Le casse de Brice

Publié le par François DAMERVAL

Le casse de Brice ou pourquoi Brice Hortefeux ne peut pas avoir la main sur les inspecteurs du travail

 

Le décret n° 2007-999 du 31 mai 2007 relatif aux attributions du ministre de l’Immigration, de l’Intégration, de l’Identité nationale et du Co-développement stipule dans :

-          son article 1, que le ministre « prépare et met en œuvre la politique du Gouvernement en matière d’immigration, d’asile, d’intégration des populations immigrées, de promotion de l’identité nationale et de co-développement » en cela il est chargé « en liaison avec le ministre de l’intérieur, de l’outre-mer et des collectivités territoriales et le ministre du travail, des relations sociales et de la solidarité, de la lutte contre le travail illégal des étrangers »

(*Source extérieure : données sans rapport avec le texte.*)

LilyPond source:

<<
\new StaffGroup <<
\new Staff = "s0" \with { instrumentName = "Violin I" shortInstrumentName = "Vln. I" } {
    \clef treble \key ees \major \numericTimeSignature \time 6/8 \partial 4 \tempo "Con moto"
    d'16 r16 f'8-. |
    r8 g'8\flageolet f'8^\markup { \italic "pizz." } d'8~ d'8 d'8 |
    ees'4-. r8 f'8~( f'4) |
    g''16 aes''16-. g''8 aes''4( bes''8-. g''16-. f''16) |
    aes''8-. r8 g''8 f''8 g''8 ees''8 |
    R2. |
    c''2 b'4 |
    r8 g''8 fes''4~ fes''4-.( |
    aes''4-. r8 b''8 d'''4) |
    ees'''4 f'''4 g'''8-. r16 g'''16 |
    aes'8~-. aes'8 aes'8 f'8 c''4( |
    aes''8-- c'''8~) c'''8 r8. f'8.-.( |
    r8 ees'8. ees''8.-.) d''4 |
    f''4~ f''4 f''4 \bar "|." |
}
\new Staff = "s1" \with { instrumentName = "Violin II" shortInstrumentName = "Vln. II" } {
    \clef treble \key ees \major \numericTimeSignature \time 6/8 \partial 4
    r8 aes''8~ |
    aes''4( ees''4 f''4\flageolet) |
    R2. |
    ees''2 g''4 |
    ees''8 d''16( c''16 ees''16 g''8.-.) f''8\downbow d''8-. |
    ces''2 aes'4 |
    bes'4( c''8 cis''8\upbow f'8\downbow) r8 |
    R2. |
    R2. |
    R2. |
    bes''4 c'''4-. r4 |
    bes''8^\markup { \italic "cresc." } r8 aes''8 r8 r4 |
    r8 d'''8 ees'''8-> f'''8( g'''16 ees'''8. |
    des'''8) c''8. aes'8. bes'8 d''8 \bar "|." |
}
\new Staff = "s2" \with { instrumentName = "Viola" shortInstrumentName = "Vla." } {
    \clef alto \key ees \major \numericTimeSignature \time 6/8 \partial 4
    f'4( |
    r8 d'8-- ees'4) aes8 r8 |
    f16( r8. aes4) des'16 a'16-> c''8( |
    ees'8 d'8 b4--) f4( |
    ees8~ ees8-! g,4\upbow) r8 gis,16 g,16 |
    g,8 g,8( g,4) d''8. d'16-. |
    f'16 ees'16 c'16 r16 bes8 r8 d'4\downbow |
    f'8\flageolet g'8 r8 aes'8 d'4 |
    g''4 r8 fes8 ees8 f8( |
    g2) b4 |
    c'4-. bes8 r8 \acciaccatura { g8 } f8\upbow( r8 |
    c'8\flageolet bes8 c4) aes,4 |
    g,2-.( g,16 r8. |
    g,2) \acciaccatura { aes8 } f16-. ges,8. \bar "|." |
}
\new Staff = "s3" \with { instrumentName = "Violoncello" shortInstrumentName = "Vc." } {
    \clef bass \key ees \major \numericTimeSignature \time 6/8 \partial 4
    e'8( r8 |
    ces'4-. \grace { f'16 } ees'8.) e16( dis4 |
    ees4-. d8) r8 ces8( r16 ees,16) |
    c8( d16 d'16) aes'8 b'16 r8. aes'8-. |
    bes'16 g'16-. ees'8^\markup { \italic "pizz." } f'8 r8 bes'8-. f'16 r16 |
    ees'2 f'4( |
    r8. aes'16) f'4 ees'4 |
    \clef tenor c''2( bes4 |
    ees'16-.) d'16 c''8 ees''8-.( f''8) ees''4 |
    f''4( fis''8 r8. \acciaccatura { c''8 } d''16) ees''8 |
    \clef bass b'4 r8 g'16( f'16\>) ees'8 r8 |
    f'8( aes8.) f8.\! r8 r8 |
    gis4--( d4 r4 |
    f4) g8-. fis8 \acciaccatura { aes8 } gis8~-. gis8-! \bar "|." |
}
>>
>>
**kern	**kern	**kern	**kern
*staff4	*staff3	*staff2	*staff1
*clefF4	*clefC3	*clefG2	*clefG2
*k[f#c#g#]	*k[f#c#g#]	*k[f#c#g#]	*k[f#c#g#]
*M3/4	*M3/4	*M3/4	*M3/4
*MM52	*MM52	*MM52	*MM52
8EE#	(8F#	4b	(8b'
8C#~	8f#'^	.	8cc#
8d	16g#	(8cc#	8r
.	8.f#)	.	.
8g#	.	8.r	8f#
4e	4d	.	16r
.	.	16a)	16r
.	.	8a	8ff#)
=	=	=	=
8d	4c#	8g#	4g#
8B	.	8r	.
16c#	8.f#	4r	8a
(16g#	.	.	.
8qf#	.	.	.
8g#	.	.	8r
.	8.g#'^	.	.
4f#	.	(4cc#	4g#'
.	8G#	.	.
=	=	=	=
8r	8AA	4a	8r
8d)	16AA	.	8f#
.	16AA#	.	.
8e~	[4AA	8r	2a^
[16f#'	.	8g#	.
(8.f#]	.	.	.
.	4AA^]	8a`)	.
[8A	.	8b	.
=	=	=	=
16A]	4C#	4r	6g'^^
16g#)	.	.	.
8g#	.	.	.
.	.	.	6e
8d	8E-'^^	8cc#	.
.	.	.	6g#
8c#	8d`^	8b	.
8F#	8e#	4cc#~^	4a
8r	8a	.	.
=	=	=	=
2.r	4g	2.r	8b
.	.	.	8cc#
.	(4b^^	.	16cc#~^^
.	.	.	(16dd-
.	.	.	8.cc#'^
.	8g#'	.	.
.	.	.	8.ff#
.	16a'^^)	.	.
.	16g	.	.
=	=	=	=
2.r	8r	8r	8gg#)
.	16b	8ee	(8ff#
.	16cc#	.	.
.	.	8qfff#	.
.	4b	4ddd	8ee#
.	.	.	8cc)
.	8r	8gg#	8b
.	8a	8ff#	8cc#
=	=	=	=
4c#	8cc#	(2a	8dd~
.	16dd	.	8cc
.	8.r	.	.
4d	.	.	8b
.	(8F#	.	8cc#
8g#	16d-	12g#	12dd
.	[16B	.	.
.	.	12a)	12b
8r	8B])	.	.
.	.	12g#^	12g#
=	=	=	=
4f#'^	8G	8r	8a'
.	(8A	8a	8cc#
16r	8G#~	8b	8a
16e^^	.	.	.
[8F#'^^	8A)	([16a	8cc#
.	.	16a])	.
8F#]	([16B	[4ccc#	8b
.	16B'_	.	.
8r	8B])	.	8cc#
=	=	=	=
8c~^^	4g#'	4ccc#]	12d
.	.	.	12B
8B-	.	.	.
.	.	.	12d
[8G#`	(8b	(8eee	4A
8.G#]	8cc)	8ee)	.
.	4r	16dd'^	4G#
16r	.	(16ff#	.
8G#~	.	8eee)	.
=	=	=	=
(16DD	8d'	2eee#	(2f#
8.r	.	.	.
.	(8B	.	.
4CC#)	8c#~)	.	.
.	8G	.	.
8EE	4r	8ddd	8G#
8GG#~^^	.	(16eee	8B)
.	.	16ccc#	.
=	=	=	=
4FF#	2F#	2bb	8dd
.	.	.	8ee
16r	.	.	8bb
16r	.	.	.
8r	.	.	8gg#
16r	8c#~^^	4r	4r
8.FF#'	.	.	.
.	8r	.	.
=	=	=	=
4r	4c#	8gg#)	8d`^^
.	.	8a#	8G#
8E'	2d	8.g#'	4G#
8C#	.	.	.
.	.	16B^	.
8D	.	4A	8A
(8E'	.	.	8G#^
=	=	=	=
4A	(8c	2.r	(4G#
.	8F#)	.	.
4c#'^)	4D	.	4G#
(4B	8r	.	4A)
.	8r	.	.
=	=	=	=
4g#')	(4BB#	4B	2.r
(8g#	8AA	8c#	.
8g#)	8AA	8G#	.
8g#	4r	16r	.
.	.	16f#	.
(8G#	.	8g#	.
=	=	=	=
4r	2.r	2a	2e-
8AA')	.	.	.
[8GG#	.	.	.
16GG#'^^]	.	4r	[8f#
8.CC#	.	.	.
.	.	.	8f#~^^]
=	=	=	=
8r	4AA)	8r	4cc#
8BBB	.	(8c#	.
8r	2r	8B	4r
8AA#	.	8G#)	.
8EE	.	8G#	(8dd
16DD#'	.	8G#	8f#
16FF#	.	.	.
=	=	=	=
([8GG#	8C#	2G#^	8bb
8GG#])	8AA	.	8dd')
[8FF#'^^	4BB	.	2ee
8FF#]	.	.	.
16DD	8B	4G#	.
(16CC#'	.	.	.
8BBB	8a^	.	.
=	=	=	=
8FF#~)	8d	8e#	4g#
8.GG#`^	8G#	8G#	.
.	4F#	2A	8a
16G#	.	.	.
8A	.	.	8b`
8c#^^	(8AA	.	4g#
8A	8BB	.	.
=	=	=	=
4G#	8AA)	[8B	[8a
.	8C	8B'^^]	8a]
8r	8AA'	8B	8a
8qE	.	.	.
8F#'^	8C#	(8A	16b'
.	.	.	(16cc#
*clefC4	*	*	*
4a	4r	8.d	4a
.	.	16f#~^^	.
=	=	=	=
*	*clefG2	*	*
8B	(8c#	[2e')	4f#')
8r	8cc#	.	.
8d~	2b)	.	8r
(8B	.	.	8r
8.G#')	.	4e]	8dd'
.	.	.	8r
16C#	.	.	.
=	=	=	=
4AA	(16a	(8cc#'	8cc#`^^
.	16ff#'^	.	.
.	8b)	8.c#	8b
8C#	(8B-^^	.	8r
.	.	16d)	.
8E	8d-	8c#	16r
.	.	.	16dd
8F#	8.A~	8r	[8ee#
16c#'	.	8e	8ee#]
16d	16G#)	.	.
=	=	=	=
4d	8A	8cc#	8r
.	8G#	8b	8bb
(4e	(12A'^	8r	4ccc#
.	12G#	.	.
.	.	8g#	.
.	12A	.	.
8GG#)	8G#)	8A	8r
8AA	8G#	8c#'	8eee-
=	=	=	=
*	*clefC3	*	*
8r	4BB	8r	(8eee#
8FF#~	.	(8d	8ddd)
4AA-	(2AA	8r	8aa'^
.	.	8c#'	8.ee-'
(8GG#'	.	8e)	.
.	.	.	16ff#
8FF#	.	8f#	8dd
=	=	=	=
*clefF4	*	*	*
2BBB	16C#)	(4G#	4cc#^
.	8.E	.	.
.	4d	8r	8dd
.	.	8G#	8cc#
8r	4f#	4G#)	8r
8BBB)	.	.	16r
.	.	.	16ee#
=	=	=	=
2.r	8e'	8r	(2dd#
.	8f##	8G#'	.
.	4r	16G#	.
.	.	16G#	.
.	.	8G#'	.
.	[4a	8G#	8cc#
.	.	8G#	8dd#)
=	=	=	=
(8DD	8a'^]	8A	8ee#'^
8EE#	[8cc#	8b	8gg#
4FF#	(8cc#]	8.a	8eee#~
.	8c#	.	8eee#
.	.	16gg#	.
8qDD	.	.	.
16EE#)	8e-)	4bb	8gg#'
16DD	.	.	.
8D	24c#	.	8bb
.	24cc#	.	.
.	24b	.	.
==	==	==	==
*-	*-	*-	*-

-          son article 3, qu’il a autorité « conjointement avec le ministre du travail, des relations sociales et de la solidarité, sur la direction de la population et des migrations. »

-          son article 4,  qu’il dispose de la direction générale de l’action sociale, la délégation générale à l’emploi et à la formation professionnelle et de la direction générale du travail.

Pour info, ce décret pour application a été signé par Nicolas Sarkozy mais aussi François Fillon, Brice Hortefeux, Michèle Alliot-Marie, Bernard Kouchner et Xavier Bertrand.

 

Il a pour conséquence de donner à Brice Hortefeux une compétence sur les inspecteurs du travail.

 

Souvenons-nous des conditions dans lesquels se sont créées le ministère et la démission, le 18 mai dernier des huit chercheurs des instances dirigeantes de la Cité nationale de l’histoire de l’immigration pour protester contre la création de ce ministère. Il demandait «au président de la République de revenir à des choix plus conformes aux traditions démocratiques de la République française ».

Aujourd’hui les inspecteurs protestent contre cette subordination et ils ont raison. Outre le fait qu’il constitue une discrimination sur une catégorie de la population, il s’agit d’une possible transgression des conventions internationales de l’OIT signées par la France.

 

L’OIT rappelle que « L'application de la législation du travail dépend de l'efficacité de l'inspection du travail. Les inspecteurs du travail examinent la façon dont les normes nationales du travail sont appliquées sur le lieu de travail et donnent des conseils aux employeurs et aux travailleurs sur les moyens d'améliorer l'application de la législation nationale dans des domaines comme la durée du travail, les salaires, la sécurité et la santé au travail, et le travail des enfants. » Par conséquent, ils ne ressortent pas de la compétence d’un ministre de l’Immigration, de l’Intégration, de l’Identité nationale et du Co-développement, ils ne sont font pas partie de la Police de l’Air et des Frontières, et ne doivent pas placer des personnes (en situation de faiblesse dans le cadre du contrat de travail) en centre de rétention.

 

La France a signé la Convention (n° 81) sur l'inspection du travail, 1947 (en 1950) et la Convention (n° 129) sur l'inspection du travail (agriculture), 1969 (en 1972).

 

J’aime beaucoup l’Article 6 de la convention n°81 : « Le personnel de l'inspection sera composé de fonctionnaires publics dont le statut et les conditions de service leur assurent la stabilité dans leur emploi et les rendent indépendants de tout changement de gouvernement et de toute influence extérieure indue. » Est-ce compatible avec un état de rupture ? En attente d’une décision du Conseil d’Etat…

 

Ceci n’est pas sans rappeler l’épisode du CNE et de la convention n° 158 de l’OIT.